No me gusta este rollo de mensajes aquí, mensajes amables y educados allá; ni tampoco la acumulación de conversaciones básicas y cortas en las que en genera o hablo yo o simplemente tengo dos segundos para asentir. I. es una experta en no dejarse ver, en tener una relación a distancia. No sé si esto es lo que ansía. Quién sabe. No se le puede preguntar nunca lo que quiere, porque no otorga una respuesta clara; y no le gusta pensar de manera efectiva: problema x equivale a solución y. Con ella no funcionan las cosas así. Me gustaría entender mejor su razonamiento cuando hablamos para realmente adentrarme en su mundo interior. A menudo veo cómo esboza una pequeña explicación, un tímido análisis de lo que le pasa, para inmediatamente desmarcarse y decir que todo irá bien, que todo cambiará, o simplemente ventilar el problema con una maniobra esquiva. Creo que detrás de todo esto hay un gran lío, un embrollo formidable, toda una serie de aspectos que podrían explorarse. Pero a mí no me va a dejar involucrarme en ellos. 

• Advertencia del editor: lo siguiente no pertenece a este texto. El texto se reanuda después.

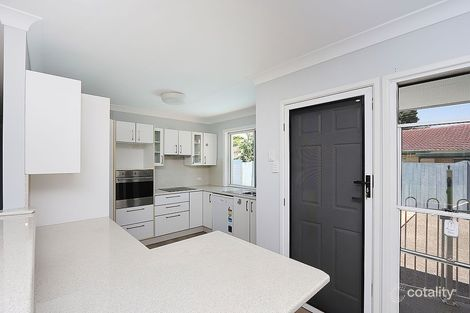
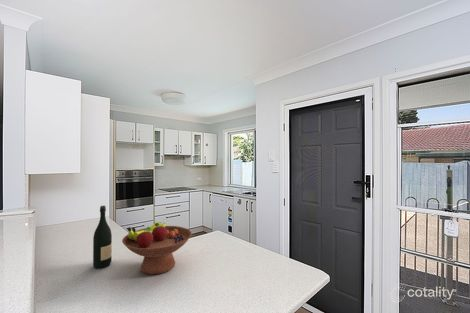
+ wine bottle [92,205,113,270]
+ fruit bowl [121,221,193,275]
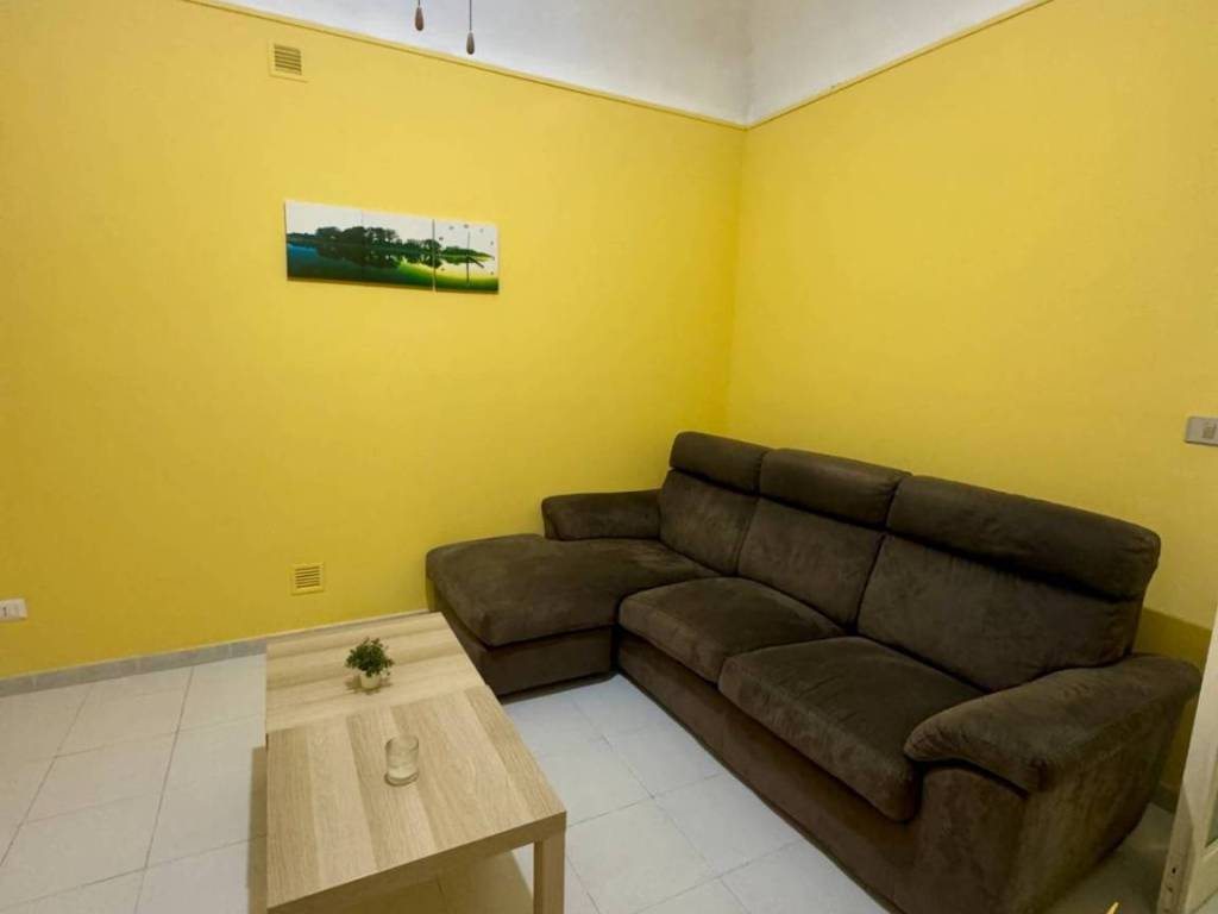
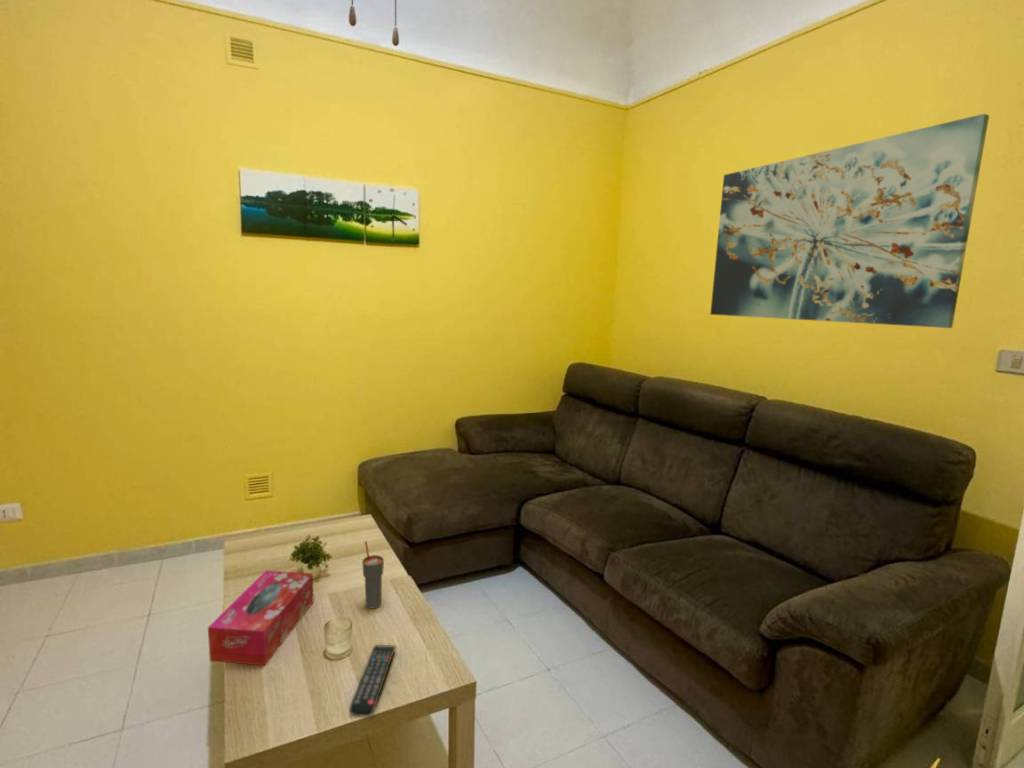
+ cup [361,540,385,610]
+ remote control [348,644,397,718]
+ tissue box [207,569,315,666]
+ wall art [709,113,990,329]
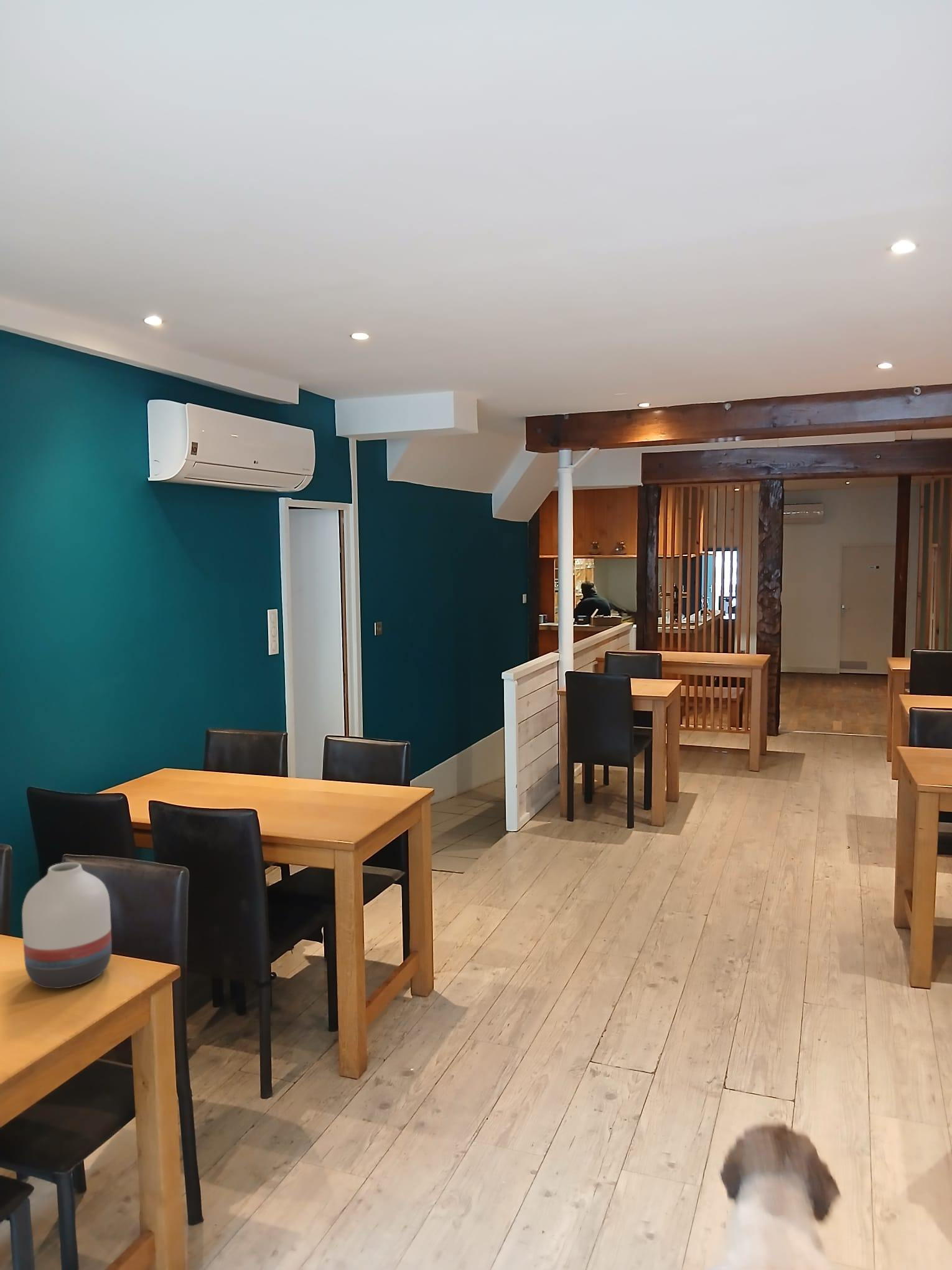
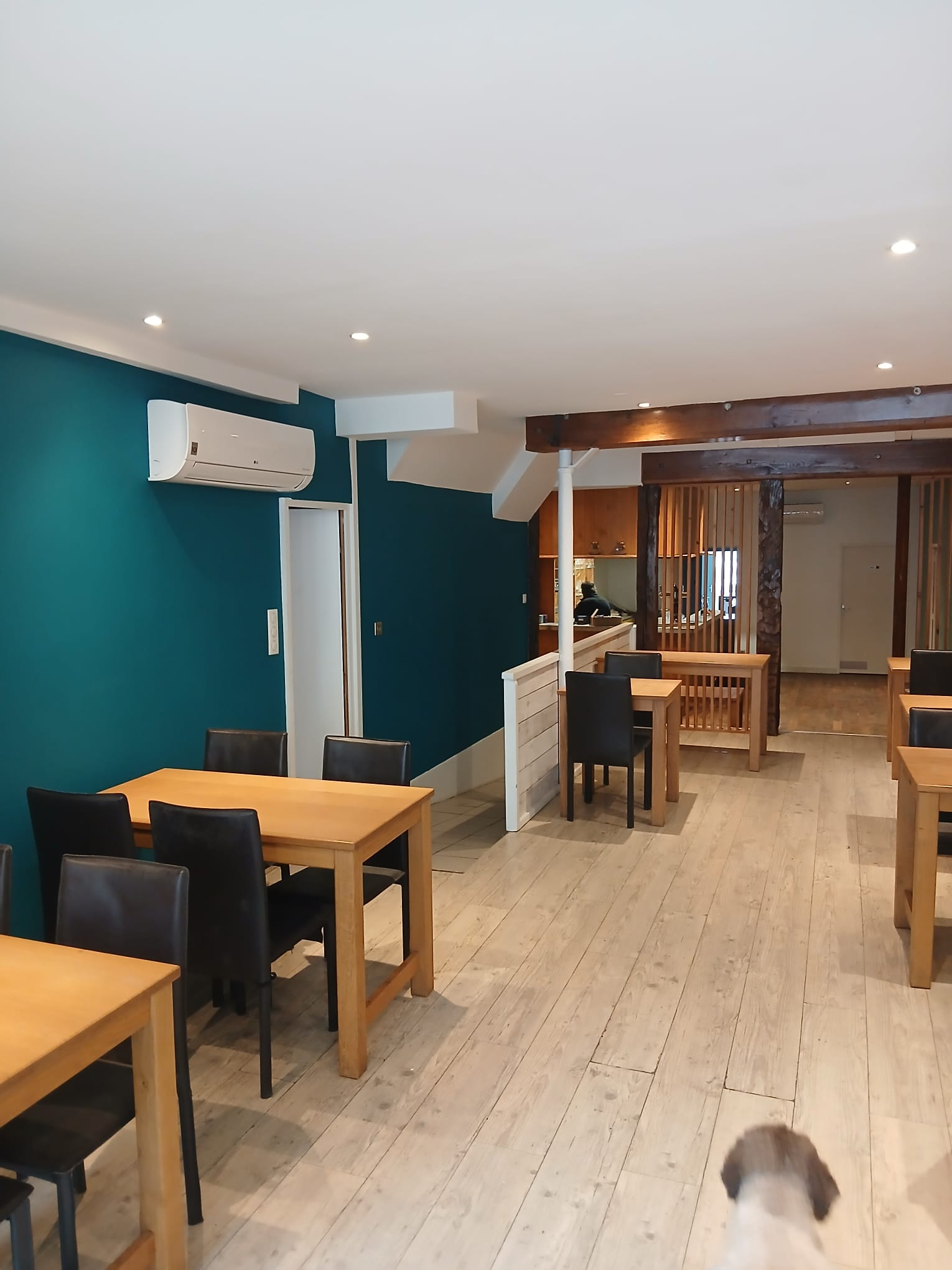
- vase [21,862,112,989]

Me ha llamado N. pero no he querido hablar con él, porque tampoco quiero contarle lo que sucede, porque no sé con exactitud lo que está pasando. No sé cómo piensa I., no me lo ha dicho. Ha aprovechado toda esta situación para salirse de nuestro abrazo y no consigo que me explique las cosas. Habla de "alquimia", a mí este tipo de conceptos no me dicen nada. No sé de qué está hablando, y cuando ha empezado a decírmelo el otro día, he salido corriendo. Todo lo que olía a sacudirse de mí, a su alivio por no estar juntas lo he rechazado de plano. 

Total, que voy a operar sin estrategias, simplemente viendo lo que me llegue y reaccionando en consecuencia aunque me gustaría saber más sobre el estado interior de I porque realmente me interesa. Este rollo de llamar o no llamar debería estar superado ya. Tres años y medio me encuentro en el mismo punto, es demencial y desesperante. 

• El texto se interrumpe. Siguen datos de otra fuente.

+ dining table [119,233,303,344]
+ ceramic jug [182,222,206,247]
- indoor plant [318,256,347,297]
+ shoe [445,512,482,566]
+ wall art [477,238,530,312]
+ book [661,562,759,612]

La verdad es que hoy no me siento muy bien. Estoy de mal humor y no encuentro nada que me lo dulcifique. Creo que la noche es más fácil para mí. Mi sistema nervioso está más calmado y más abierto. Durante el día me resulta más difícil encontrarme conmigo misma, disfrutar conmigo, indagar, resaltar, atestiguar. Menos mal que no estoy escondiéndome más, lo que utilizo para intentar centrarme. 

¿Qué es lo que siento ahora mismo? Esta respuesta vale 50€ de terapia (carita triste). Siento frustración. Porque tengo que tomarme tés para despejarme, y me dan ansiedad. Porque me gustaría hablar con I. y no puedo. Porque hace varios días que no voy en bici. Porque no quiero moverme de esta silla hasta que produzca algo con cierta valía, de contenido prometedor. Porque no veo ninguna certeza en mi futuro. 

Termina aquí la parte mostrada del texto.